• [DIRECTIONS] Go through the data below and transcribe it exactly. Omit the images.

• [RECORDS FOR THE EXERCISE]

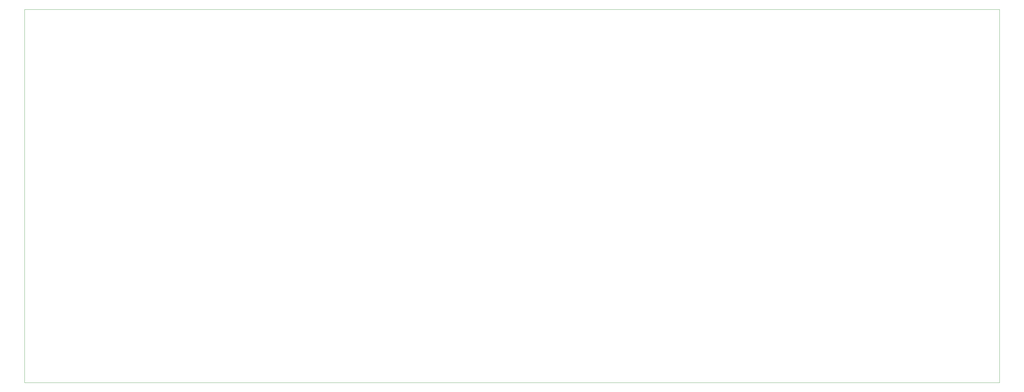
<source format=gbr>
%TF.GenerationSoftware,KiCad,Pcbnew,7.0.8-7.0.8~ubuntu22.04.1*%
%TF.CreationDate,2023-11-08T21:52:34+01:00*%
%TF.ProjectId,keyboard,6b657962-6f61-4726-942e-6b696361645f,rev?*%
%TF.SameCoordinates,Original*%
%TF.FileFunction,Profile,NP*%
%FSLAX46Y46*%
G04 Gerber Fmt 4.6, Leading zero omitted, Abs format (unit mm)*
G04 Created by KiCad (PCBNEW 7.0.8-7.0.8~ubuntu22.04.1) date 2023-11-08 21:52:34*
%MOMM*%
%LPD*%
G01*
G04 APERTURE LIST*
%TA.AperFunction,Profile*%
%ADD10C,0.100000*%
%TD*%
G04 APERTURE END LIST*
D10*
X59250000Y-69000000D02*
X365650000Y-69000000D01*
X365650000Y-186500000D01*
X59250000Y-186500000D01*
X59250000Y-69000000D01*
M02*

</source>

• [WRITTEN RESPONSE]
<source format=gbr>
%TF.GenerationSoftware,KiCad,Pcbnew,7.0.8-7.0.8~ubuntu22.04.1*%
%TF.CreationDate,2023-11-08T21:52:34+01:00*%
%TF.ProjectId,keyboard,6b657962-6f61-4726-942e-6b696361645f,rev?*%
%TF.SameCoordinates,Original*%
%TF.FileFunction,Profile,NP*%
%FSLAX46Y46*%
G04 Gerber Fmt 4.6, Leading zero omitted, Abs format (unit mm)*
G04 Created by KiCad (PCBNEW 7.0.8-7.0.8~ubuntu22.04.1) date 2023-11-08 21:52:34*
%MOMM*%
%LPD*%
G01*
G04 APERTURE LIST*
%TA.AperFunction,Profile*%
%ADD10C,0.100000*%
%TD*%
G04 APERTURE END LIST*
D10*
X59250000Y-69000000D02*
X365650000Y-69000000D01*
X365650000Y-186500000D01*
X59250000Y-186500000D01*
X59250000Y-69000000D01*
M02*

</source>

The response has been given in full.